Wed | Sep 10, 2025
Mission Impossible?

JLP’s Lorne aims for 2,500 votes in PNP bastion

Published:Wednesday | August 27, 2025 | 12:07 AMKaren Madden/Gleaner Writer
Maureen Lorne, the JLP’s candidate in St Andrew South Western.
Maureen Lorne, the JLP’s candidate in St Andrew South Western.

Maureen Lorne insists that when the ballots are counted in St Andrew South Western on election night, Jamaicans will witness the unmistakable writing on the wall: a PNP stronghold of nearly four decades is on its way back to the Jamaica Labour Party (JLP).

In the 2020 General Election, Lorne managed just 628 votes against Dr Angela Brown Burke’s commanding 7,050. This time, however, she has set herself a bold target.

“I want to get four times the number of votes I got in 2020, and I am getting the feedback, which makes me confident that that will happen,” she declared.

Over the last five elections, the JLP has secured a combined 3,104 votes in the constituency, its best showing being 702 in 2016, with Victor Hyde on its ticket. Should Lorne meet her goal, she would land in the vicinity of 2,500 votes, which would be a major boost for the party in a PNP stronghold.

“What would be a win for me is for the people to open their eyes and wake up and see that nothing has been done for the last 35 years under the regime of the PNP,” Lorne told The Gleaner.

She insists that the tide is beginning to turn.

“Some of them are still sleeping, but to my surprise, a lot of them wake up. A lot of them saying they want good for their children and grandchildren,” she said.

The seat has been in the PNP’s grip since 1976, when former Prime Minister Portia Simpson Miller stunned the JLP by seizing what was once considered one of its safest territories.

MAJOR TURNAROUND IN 1976

In the 1972 election, Wilton Hill of the JLP got 7,261 while the PNP’s Jason Gordon got 4,020. By 1976, Simpson Miller turned things around, getting 13,584 votes to the JLP’s Joseph McPherson’s 4,367 votes.

Except for the PNP’s boycott of the 1983 election, the seat has not left the PNP’s hands since.

Brown Burke, now PNP chairman, took over in 2017 after Simpson Miller’s retirement and has continued the party’s dominance in the area.

For Lorne, who was born and raised in the constituency, decades of PNP leadership have not translated into development for the communities.

“They say it’s a PNP stronghold, yet nothing has been done in it,” said Lorne, a religious leader.

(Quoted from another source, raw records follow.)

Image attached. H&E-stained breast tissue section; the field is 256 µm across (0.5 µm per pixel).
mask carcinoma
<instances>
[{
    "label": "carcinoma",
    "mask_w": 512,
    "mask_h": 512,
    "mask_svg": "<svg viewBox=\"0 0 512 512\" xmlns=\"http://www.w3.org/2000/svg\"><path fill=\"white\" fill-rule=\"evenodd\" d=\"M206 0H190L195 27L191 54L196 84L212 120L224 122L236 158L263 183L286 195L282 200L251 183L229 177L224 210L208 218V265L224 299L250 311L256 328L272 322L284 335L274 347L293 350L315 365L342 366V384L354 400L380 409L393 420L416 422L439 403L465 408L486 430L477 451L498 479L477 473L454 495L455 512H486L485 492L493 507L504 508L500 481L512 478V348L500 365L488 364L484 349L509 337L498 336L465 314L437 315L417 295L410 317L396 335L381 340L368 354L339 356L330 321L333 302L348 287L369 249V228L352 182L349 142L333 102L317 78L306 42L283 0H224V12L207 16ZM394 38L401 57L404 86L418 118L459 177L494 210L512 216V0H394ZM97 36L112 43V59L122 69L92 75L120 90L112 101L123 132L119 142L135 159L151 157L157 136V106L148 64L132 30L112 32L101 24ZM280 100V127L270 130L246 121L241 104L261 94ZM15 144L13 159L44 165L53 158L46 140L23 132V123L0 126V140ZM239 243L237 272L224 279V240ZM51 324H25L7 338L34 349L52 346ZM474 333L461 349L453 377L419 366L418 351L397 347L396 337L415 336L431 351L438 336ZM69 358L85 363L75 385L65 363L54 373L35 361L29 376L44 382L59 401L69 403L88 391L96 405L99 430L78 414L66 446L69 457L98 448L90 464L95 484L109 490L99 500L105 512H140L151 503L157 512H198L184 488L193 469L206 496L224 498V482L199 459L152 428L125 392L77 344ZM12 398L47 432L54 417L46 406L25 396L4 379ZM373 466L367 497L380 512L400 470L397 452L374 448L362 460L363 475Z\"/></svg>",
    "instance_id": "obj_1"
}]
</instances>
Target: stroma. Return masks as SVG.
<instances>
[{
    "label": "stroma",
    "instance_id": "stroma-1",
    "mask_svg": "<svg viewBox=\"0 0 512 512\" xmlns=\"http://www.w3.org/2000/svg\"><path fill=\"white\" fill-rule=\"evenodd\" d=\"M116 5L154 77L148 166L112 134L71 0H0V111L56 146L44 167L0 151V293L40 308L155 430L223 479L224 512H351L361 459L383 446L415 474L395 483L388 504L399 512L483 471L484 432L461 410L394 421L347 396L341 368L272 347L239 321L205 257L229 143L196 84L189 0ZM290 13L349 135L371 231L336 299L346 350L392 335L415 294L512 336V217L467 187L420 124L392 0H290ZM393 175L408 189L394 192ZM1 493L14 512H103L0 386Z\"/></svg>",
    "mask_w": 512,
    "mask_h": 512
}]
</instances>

St Andrew South Western comprises three divisions: Payne Land, Whitfield Town, and Greenwich Town. Some 27,055 persons are on the voters’ list.

Lorne said she has been actively pounding the pavement, knocking on doors and talking to people at various places in the communities, hoping to win their support. She is confident that her efforts will be justly rewarded.

“I go house to house with my team. I don’t just send them out. A lot of people know me. I was born and raised here, but over the years, things have got worse to the point where I am ashamed when I look around my community,” she said.

Meanwhile, the parliamentary hopeful credits the JLP government, particularly the de facto water minister, Matthew Samuda, with implementing one of the most impactful projects seen by the constituency.

“Persons in areas such as Greenwich Town, South Avenue, East Avenue, North and Central Avenues had to get up 4:30 in the mornings to go to Rose Town to full their buckets and bottles and carry it on handcart to get water to shower and cook,” Lorne said.

Now, she said that residents enjoy reliable, potable water – a development that she insists has transformed lives. She also believes it sends a message to voters in the constituency that the Andrew Holness-led JLP is serious about community building.

“I was proud, knowing my party, no matter if it is a PNP or JLP area, they are doing something for my community,” she said.

Lorne, while not necessarily banking on a stunning upset in the PNP heartland, is confident that the JLP, which has been in power since 2016, will be given a third term in office by Jamaicans.

“I’m saying that I know that we are going to win the election nationally because we have an aim and a desire, and we are for the poor,” she said.